§ **YOUR INSTRUCTIONS**:
Could you write out everything from "Bekijk product" down to "BOLLFILTER Automatic Type 6.18.3" again, with "Manual" in place of "Automatic" and all else left unchanged?
[RECORDED INFORMATION]
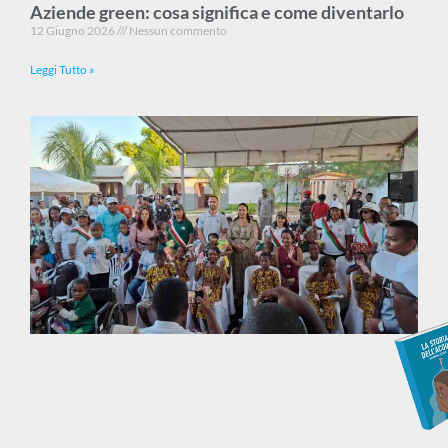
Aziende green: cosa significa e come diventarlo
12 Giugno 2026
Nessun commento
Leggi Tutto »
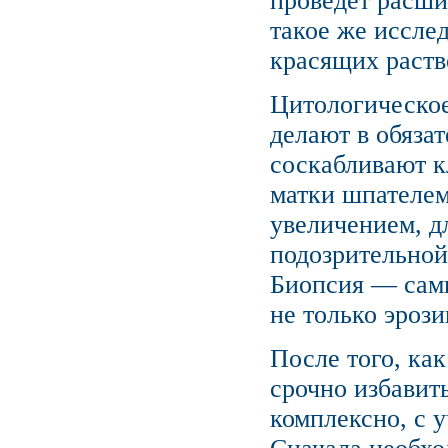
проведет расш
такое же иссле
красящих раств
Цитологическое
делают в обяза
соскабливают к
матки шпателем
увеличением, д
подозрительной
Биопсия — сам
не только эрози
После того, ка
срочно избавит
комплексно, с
[/RECORDED INFORMATION]
[RECORDED INFORMATION]
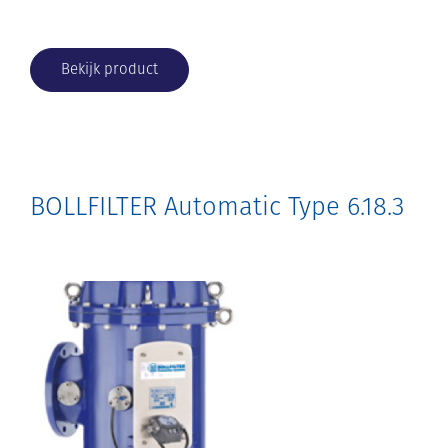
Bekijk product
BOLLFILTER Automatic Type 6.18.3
[/RECORDED INFORMATION]
§ **ANSWER SECTION**:
Bekijk product
BOLLFILTER Manual Type 6.18.3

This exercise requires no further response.